On SGLT-2 inhibitors

P.S. It is one of myriad supreme ironies of modern drugs that SGLT-2 inhibitors INCREASE glucagon secretion by alpha cells, apparently by direct epigenetic response in these same cells. As a HNF1-alpha diabetic I have studied a LOT of the genetics. And the kidneys and endocrine pancreas are HIGHLY related to one another genetically (and hence epigenetically) – first cousins or siblings I would say. I have a 3rd rare condition of kidneys, and it is severe in both left and right, due primarily to this, just to take one example. I also have a little-recognized renal biomarker for the HNF1-alpha mutations that cause the diabetes. I found this in the obscure and recent tiny field of clinical research in monogenic diabetes. A first clinical study (2012 I think) discovered the biomarker by accident. A second clinical study (2015) confirmed it, by design. This biomarker makes my results for the eGFR screening test completely invalid (but indicating chronic kidney failure erroneously). Ever since GPs started using this in 2011 it had caused me endless problems. And I had guessed immediately that it was related to the HNF1-alpha mutations, and so I searched in a focused way every couple of years thereafter for evidence. Which I then found in 2015 (hadn’t been able to find the 2012 paper before, since this and its clinical study was not about the
“accidental” biomarker but for another biomarker of HNF1-alpha diabetes), sure enough.
So SGLT-2 inhibitors induce a highly abnormal condition of kidneys that disposes of BG excessively, disrupting/dysregulating the normal function of the renal tubules.
While at the same time FURTHER increasing already excessive HGP/HGO in the T2D. Just brilliant. Grand.
One might guess what my opinion of this latest medical miracle really is. And what I would advise (against) for any T2D.
Folding all the way back to Roger Unger and Ralph Defronzo, both at UTSW since the 1970s (Defronzo is significantly younger than the late Unger, though), Defronzo is a KOL (key opinion leader) and big advocate for SGLT-2 inhibitors. This is an extremely lucrative and comfortable role for an MD, and especially for an academic in the medical field(s). And Defronzo has played this role for many other, older diabetes “drugs” over the course of his career. Unger really never got into this kind of thing/role.

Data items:

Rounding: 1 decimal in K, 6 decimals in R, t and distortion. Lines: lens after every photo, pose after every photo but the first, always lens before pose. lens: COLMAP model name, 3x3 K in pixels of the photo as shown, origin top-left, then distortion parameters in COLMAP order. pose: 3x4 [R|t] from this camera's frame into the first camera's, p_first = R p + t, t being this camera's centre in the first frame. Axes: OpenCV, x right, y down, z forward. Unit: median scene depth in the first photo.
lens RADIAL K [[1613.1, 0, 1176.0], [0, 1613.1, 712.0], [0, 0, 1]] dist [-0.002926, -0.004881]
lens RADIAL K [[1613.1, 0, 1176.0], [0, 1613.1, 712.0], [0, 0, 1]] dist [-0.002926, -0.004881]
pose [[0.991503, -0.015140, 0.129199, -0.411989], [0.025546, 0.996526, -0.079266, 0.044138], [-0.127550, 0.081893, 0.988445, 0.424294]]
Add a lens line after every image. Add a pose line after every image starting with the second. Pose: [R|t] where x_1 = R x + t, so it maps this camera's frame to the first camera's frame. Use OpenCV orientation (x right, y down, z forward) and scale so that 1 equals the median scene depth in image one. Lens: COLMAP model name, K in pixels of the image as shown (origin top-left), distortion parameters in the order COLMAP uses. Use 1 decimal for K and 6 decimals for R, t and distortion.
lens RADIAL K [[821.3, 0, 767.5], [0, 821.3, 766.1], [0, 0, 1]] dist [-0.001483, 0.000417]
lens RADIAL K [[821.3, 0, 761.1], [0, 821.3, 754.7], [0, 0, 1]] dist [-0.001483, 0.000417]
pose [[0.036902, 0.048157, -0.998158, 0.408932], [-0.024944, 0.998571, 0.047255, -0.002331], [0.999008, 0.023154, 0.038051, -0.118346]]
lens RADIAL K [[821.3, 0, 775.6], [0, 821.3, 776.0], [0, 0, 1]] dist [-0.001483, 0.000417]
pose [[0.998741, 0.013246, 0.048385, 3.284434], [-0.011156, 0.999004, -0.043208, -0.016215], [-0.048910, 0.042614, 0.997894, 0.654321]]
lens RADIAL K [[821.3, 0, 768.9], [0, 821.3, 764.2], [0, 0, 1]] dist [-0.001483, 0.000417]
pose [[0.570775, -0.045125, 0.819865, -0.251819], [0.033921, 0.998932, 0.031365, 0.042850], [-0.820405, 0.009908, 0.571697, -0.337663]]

WORK ORDER 1: In the text on SGLT-2 inhibitors, what do these drugs increase in alpha cells?
WORK ORDER 2: Quote the text on SGLT-2 inhibitors word for word from "While at the" to "kind of thing/role.".

YOUR SOLUTION 1: They increase glucagon secretion by alpha cells.

YOUR SOLUTION 2:
While at the same time FURTHER increasing already excessive HGP/HGO in the T2D. Just brilliant. Grand.
One might guess what my opinion of this latest medical miracle really is. And what I would advise (against) for any T2D.
Folding all the way back to Roger Unger and Ralph Defronzo, both at UTSW since the 1970s (Defronzo is significantly younger than the late Unger, though), Defronzo is a KOL (key opinion leader) and big advocate for SGLT-2 inhibitors. This is an extremely lucrative and comfortable role for an MD, and especially for an academic in the medical field(s). And Defronzo has played this role for many other, older diabetes “drugs” over the course of his career. Unger really never got into this kind of thing/role.